Ladera is a generic term for vegetables (and other foods) cooked in oil, and this is really traditional fare. Ladera is eaten all year, but is especially popular during Lent, when many Greeks don’t eat meat. Peas, carrots and potatoes, like in this recipe, are common in a ladera, as are artichoke hearts, peppers, tomatoes, beans – depending on what is in season. One, two or three vegetables cooked together and eaten, often as a main dish, in company with feta cheese and bread. But the ladera can of course also be served as an accompaniment to meat or fish. Dill is often used as spice, but especially with mint, peas are more than usable, and parsley goes with more or less everything. The recipe below is just a starting point, experiment with different vegetables and herbs.
I add quite a lot of water and thus less oil when I cook ladera, to limit the number of calories. If that’s no problem for you, simply use more oil, less water, and the ladera will be even better. Also be aware that the ladera should cook quite a while, in other words, the vegetables will be really soft – over cooked some will say.
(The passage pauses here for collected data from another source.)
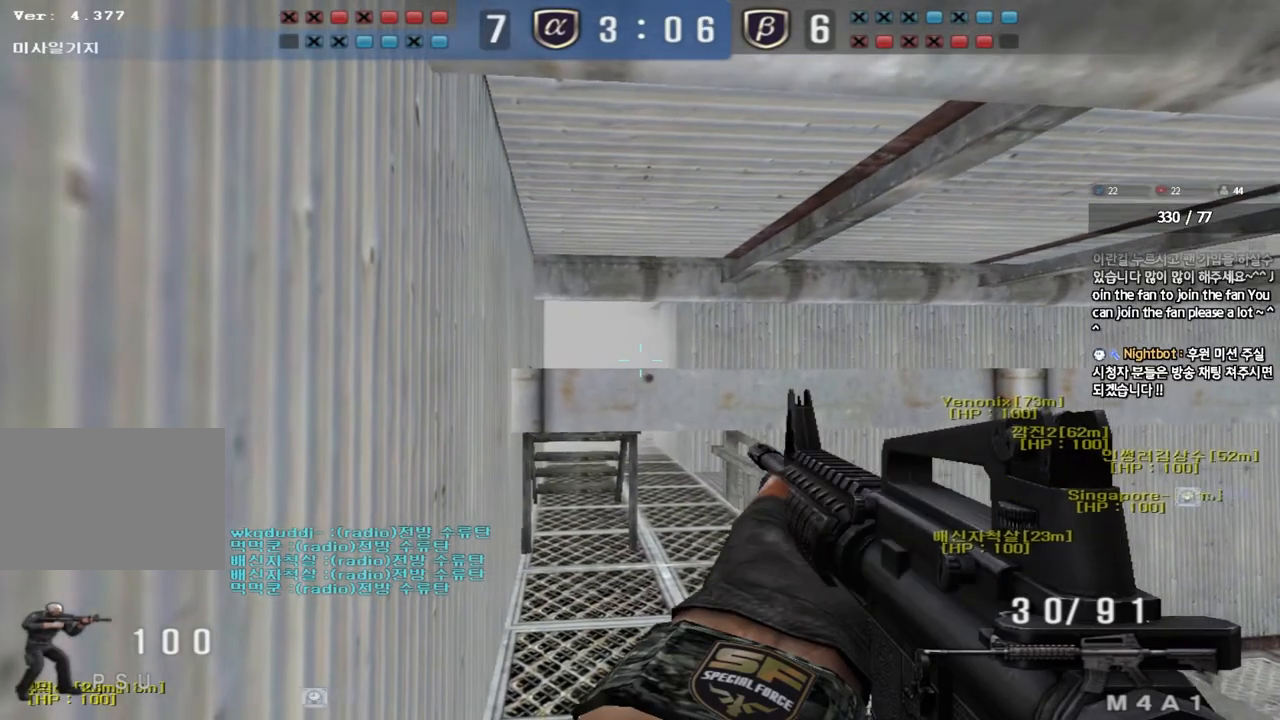
{"keys": ["ctrl"], "events": [[217, "ctrl", "down"]]}
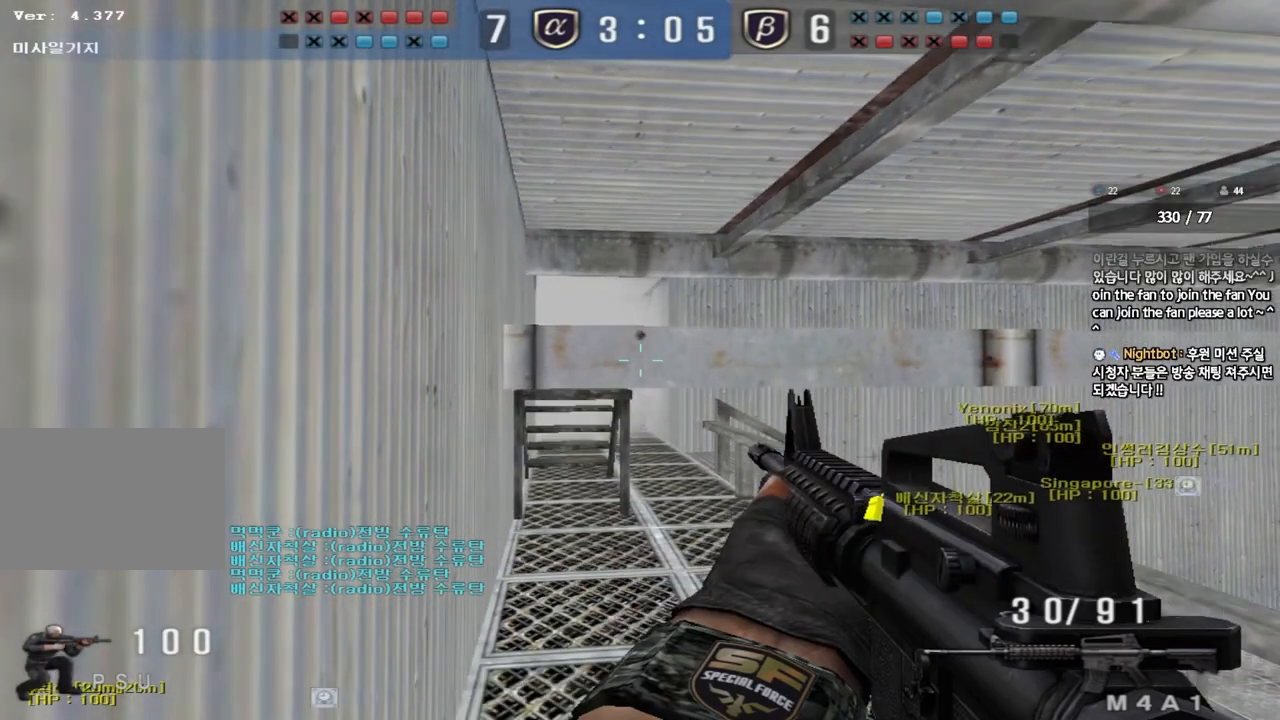
{"keys": ["ctrl"], "events": []}
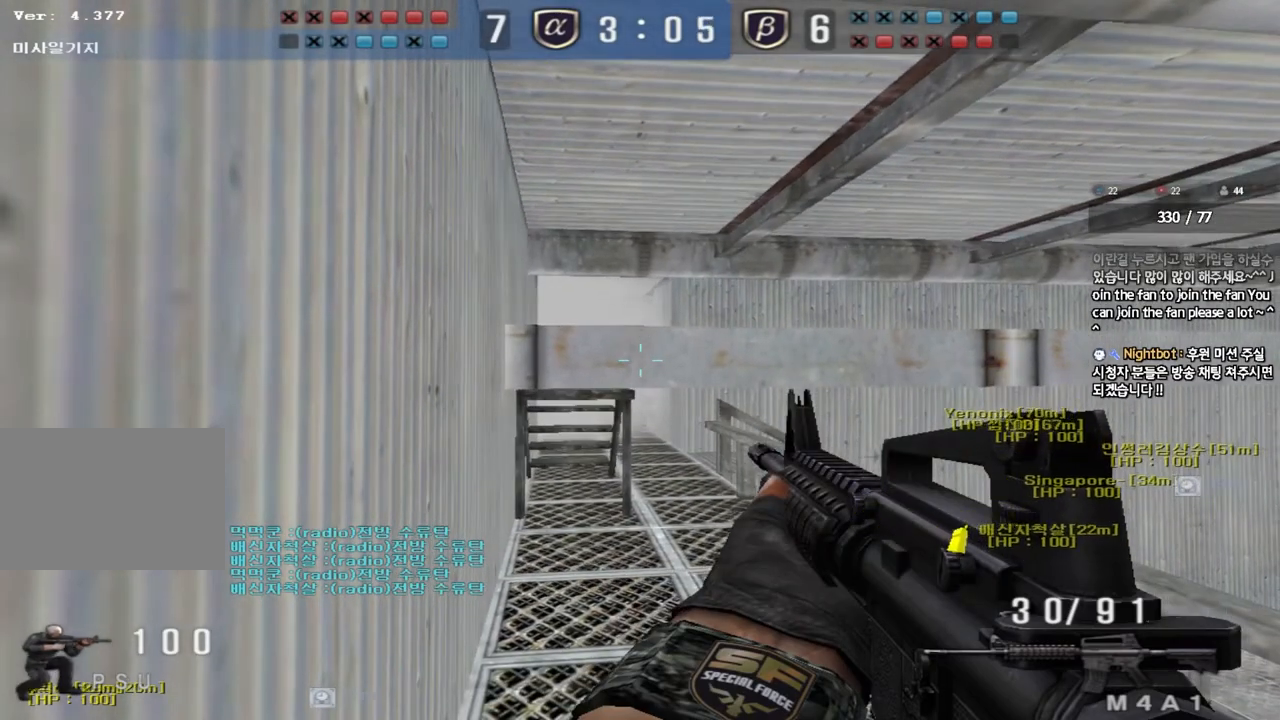
{"keys": ["ctrl"], "events": [[17, "s", "down"], [133, "s", "up"]]}
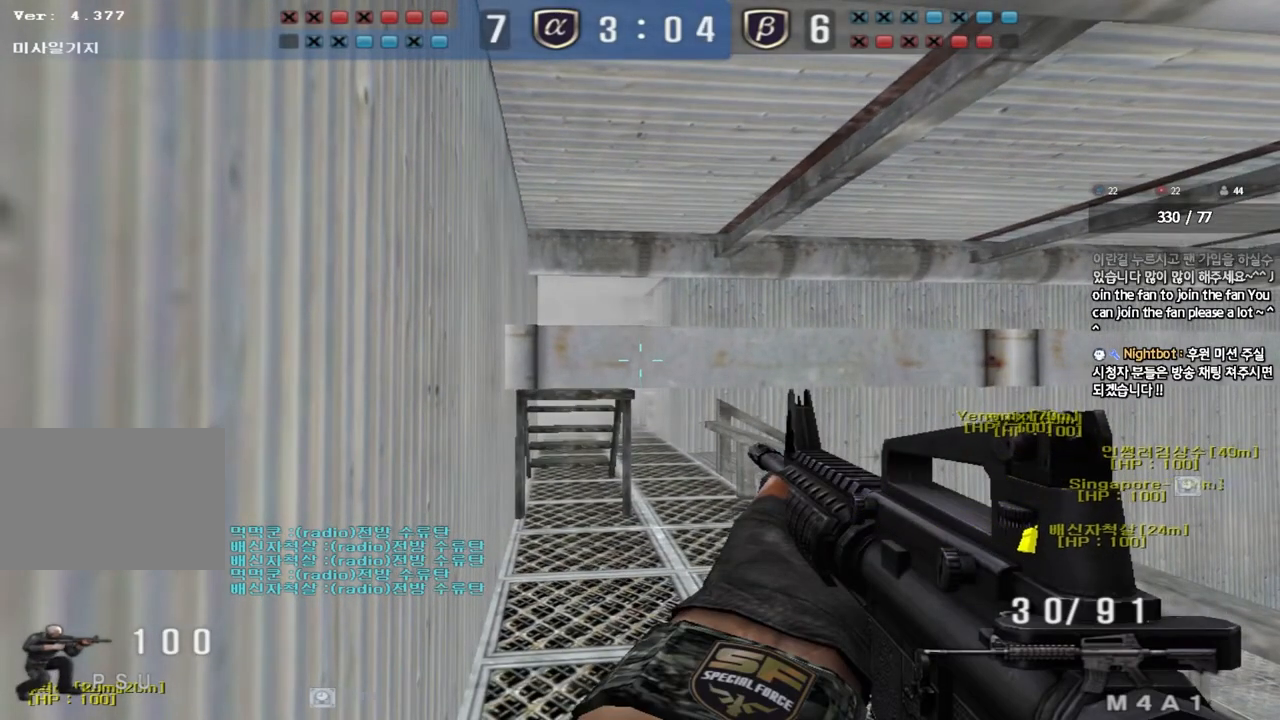
{"keys": ["ctrl", "w"], "events": [[467, "w", "down"]]}
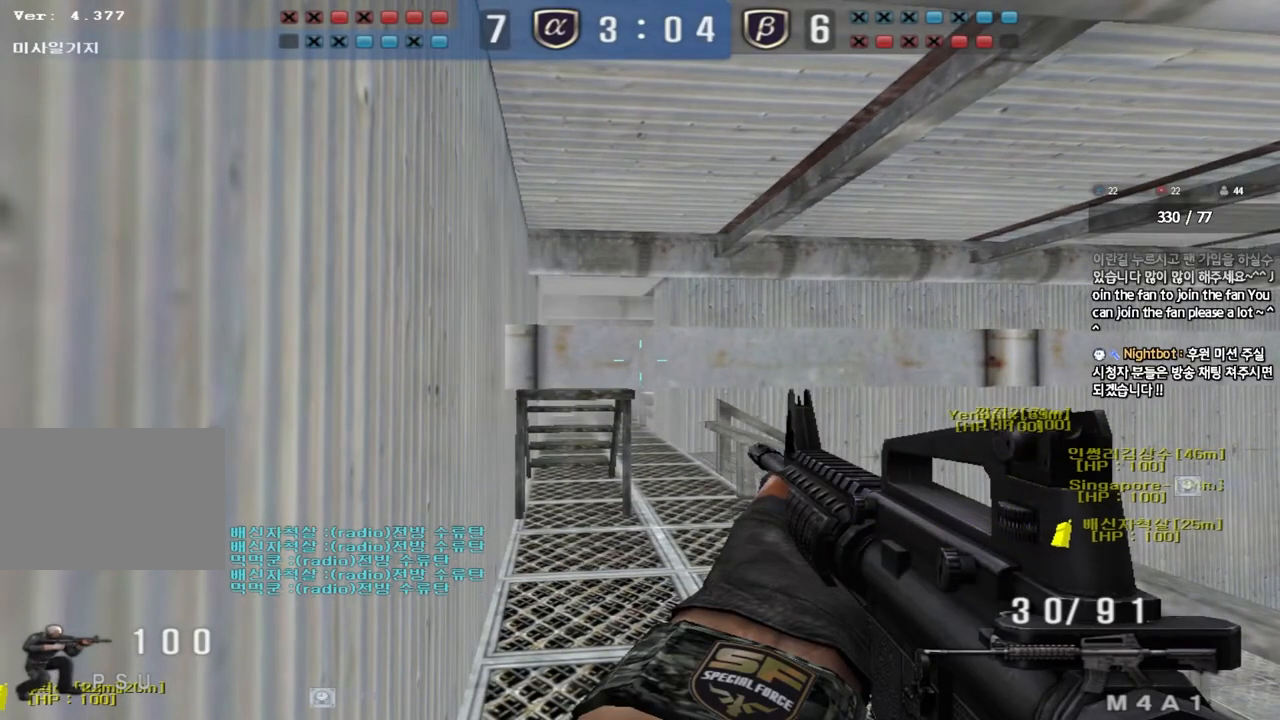
{"keys": ["a", "w"], "events": [[17, "ctrl", "up"], [167, "d", "down"], [267, "d", "up"], [283, "a", "down"]]}
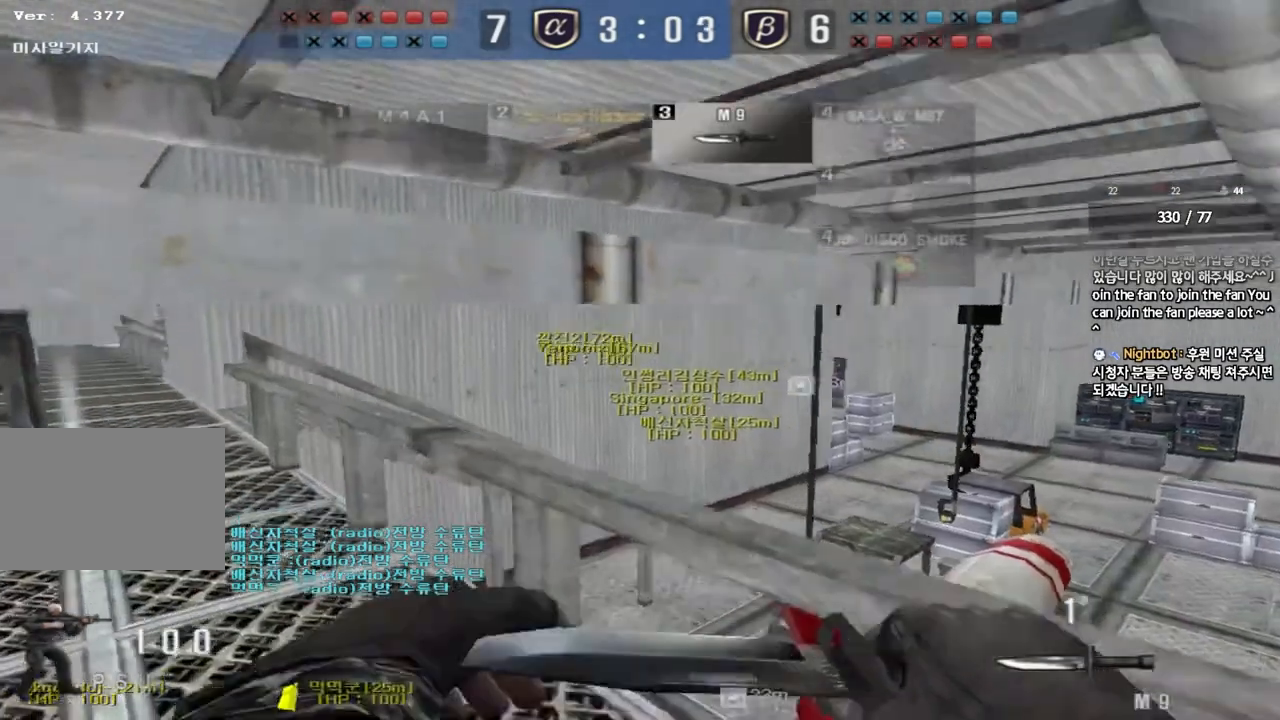
{"keys": ["a", "w"], "events": []}
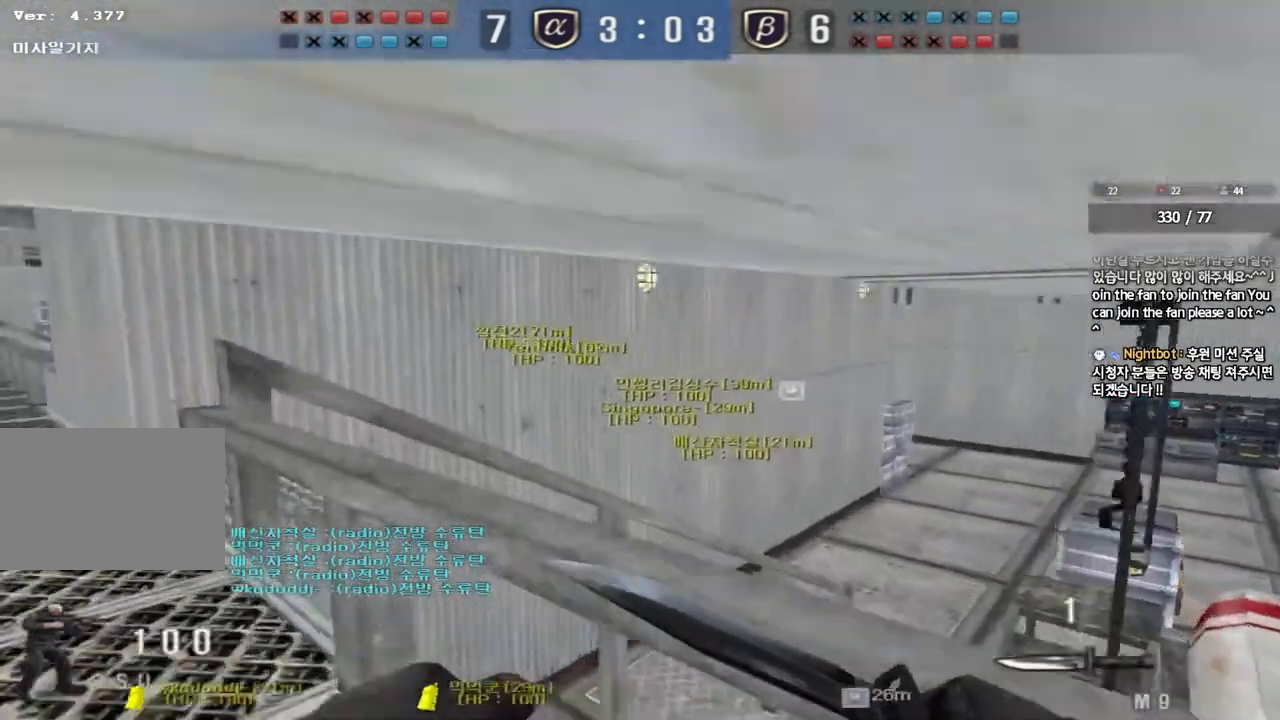
{"keys": ["a", "w"], "events": []}
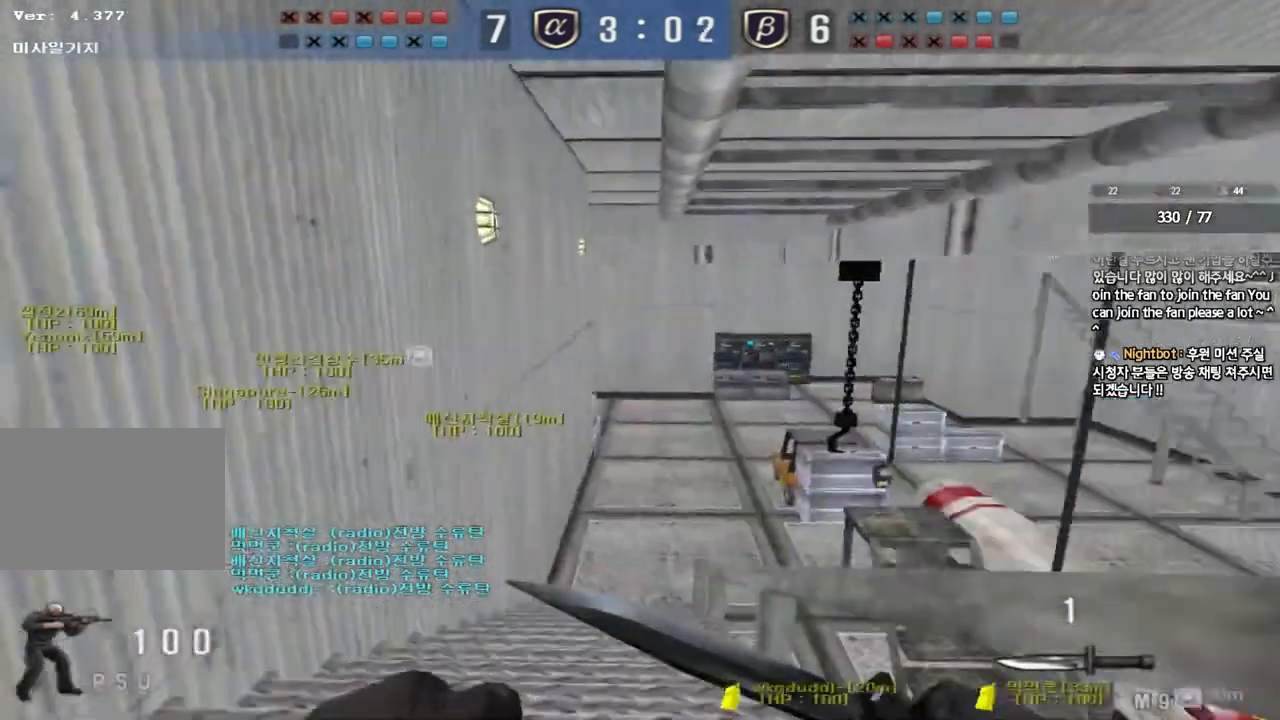
{"keys": ["shift", "space"], "events": [[417, "shift", "down"], [450, "w", "up"], [467, "a", "up"], [500, "space", "down"]]}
But that’s the way it should be.
- 50 ml olive oil
- ½ onion, finely chopped
- 200 g peas, frozen or fresh
- 3 carrots into small pieces
- 2 regular potatoes in slightly larger pieces
- 1 tablespoon tomato paste
- 1.5 ml water
- salt, pepper
- 2 to 3 tablespoons fresh dill, finely chopped
- feta cheese and bread for serving
Heat oil and fry the onion so it becomes soft but not brown. Add the rest, except dill. Simmer for 45 minutes under a lid, stirring occasionally. Add the dill. Eat the ladera warm or lukewarm, with bread and feta.
For 2 as main course, 4 as a side dish.